WHAT TO DO:
(A) In the passage on the Supreme Court, condense the paragraph beginning "The Supreme Court first met on February 1, 1790" into a bulleted list that keeps its main facts.
(B) Answer these questions using the passage on the Supreme Court:
(i) Where was most of the marble cladding the Court's building quarried?
(ii) Which section and article of the Constitution outline the jurisdiction of the federal courts?
(iii) Which amendment further limited that jurisdiction?
(C) Carry on the passage on the Supreme Court, starting after its final sentence.

PASSAGE TO READ:
● ● ● ●

The Supreme Court first met on February 1, 1790, at the Merchants' Exchange Building in New York City, which then was the national capital. Philadelphia became the capital city later in 1790, and the Court followed Congress and the President there, meeting briefly in Independence Hall, and then from 1791 to 1800 at Old City Hall at 5th and Chestnut Streets. After Washington, D.C., became the capital in 1800, the Court occupied various spaces in the United States Capitol building until 1935, when it moved into its own purpose-built home at One First Street Northeast, Washington, DC. The four-story building was designed in a classical style sympathetic to the surrounding buildings of the Capitol complex and Library of Congress by architect Cass Gilbert, and is clad in marble quarried chiefly in Vermont. The building includes space for the Courtroom, Justices' chambers, an extensive law library, various meeting spaces, and auxiliary services such as workshop, stores, cafeteria and a gymnasium. The Supreme Court building is within the ambit of the Architect of the Capitol, but maintains its own police force, the Supreme Court Police, separate from the Capitol Police.
Section 2 of Article Three of the United States Constitution outlines the jurisdiction of the federal courts of the United States:
“ | The judicial Power shall extend to all Cases, in Law and Equity, arising under this Constitution, the Laws of the United States, and Treaties made, or which shall be made, under their Authority; to all Cases affecting Ambassadors, other public Ministers and Consuls; to all Cases of admiralty and maritime Jurisdiction; to Controversies to which the United States shall be a Party; to Controversies between two or more States; between a State and Citizens of another State; between Citizens of different States; between Citizens of the same State claiming Lands under Grants of different States, and between a State, or the Citizens thereof, and foreign States, Citizens or Subjects. | ” |
The jurisdiction of the federal courts was further limited by the Eleventh Amendment, which forbade the federal courts from hearing cases "commenced or prosecuted against [a State] by Citizens of another State, or by Citizens or Subjects of any Foreign State." However, states may waive this immunity, and Congress may abrogate the states' immunity in certain circumstances (see Sovereign immunity). In addition to constitutional constraints, Congress is authorized by Article III to regulate the court's appellate jurisdiction: for example, the federal courts may consider "Controversies ... between Citizens of different states only if the amount in controversy exceeds $75,000; otherwise, the case may only be brought in state courts.

● ● ● ●

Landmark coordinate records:
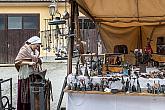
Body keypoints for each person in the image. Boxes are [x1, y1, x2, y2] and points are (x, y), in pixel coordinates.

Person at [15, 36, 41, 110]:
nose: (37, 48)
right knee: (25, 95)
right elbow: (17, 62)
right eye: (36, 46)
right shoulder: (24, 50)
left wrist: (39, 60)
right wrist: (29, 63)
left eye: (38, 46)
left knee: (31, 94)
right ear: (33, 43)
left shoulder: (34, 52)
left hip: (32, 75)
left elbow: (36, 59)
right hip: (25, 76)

● ● ● ●

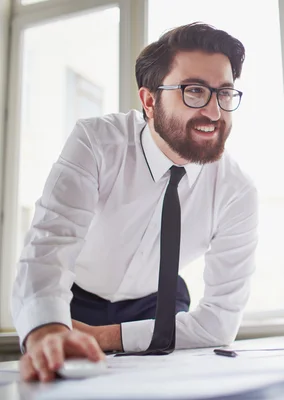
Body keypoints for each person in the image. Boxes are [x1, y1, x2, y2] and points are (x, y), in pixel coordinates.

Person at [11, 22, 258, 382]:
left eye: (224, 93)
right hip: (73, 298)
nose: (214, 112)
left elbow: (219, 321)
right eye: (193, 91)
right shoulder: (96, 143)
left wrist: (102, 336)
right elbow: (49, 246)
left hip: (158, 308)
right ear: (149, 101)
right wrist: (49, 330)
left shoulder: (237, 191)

● ● ● ●

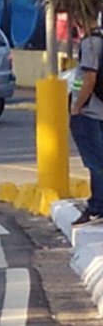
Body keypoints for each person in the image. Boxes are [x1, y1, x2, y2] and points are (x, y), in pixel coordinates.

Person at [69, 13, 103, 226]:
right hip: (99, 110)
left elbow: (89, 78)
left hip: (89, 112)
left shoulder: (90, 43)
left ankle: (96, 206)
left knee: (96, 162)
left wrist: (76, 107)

● ● ● ●

EXPECTED RESPONSES:
(A)
- The Court first met on February 1, 1790, at the Merchants' Exchange Building in New York City, then the national capital.
- Later in 1790 it followed Congress and the President to Philadelphia. It met briefly in Independence Hall, then at Old City Hall (5th and Chestnut Streets) from 1791 to 1800.
- After Washington, D.C., became the capital in 1800, it used various spaces in the United States Capitol until 1935.
- In 1935 it moved into its own purpose-built home at One First Street Northeast, Washington, DC.
- Architect Cass Gilbert designed the four-story building in a classical style suited to the Capitol complex and Library of Congress. It is clad in marble quarried chiefly in Vermont.
- The building holds the Courtroom, Justices' chambers, an extensive law library, meeting spaces, and auxiliary services such as a workshop, stores, a cafeteria and a gymnasium.
- The building falls within the ambit of the Architect of the Capitol, but the Court has its own police force, the Supreme Court Police, separate from the Capitol Police.

(B)
(i) Chiefly in Vermont.
(ii) Section 2 of Article Three.
(iii) The Eleventh Amendment.

(C)
Exercise of this power (for example, the Detainee Treatment Act, which provided that "'no court, justice, or judge' shall have jurisdiction to consider the habeas application of a Guantanamo Bay detainee")[15] can become controversial; see Jurisdiction stripping
The Constitution specifies that the Supreme Court may exercise original jurisdiction in cases affecting ambassadors and other diplomats, and in cases in which a state is a party. In all other cases, however, the Supreme Court has only appellate jurisdiction. The Supreme Court considers cases based on its original jurisdiction very rarely; almost all cases are brought to the Supreme Court on appeal. In practice, the only original jurisdiction cases heard by the Court are disputes between two or more states.
The power of the Supreme Court to consider appeals from state courts, rather than just federal courts, was created by the Judiciary Act of 1789 and upheld early in the Court's history, by its rulings in Martin v. Hunter's Lessee (1816) and Cohens v. Virginia (1821). The Supreme Court is the only federal court that has jurisdiction over direct appeals from state court decisions, although there are a variety of devices that permit so-called "collateral review" of state cases.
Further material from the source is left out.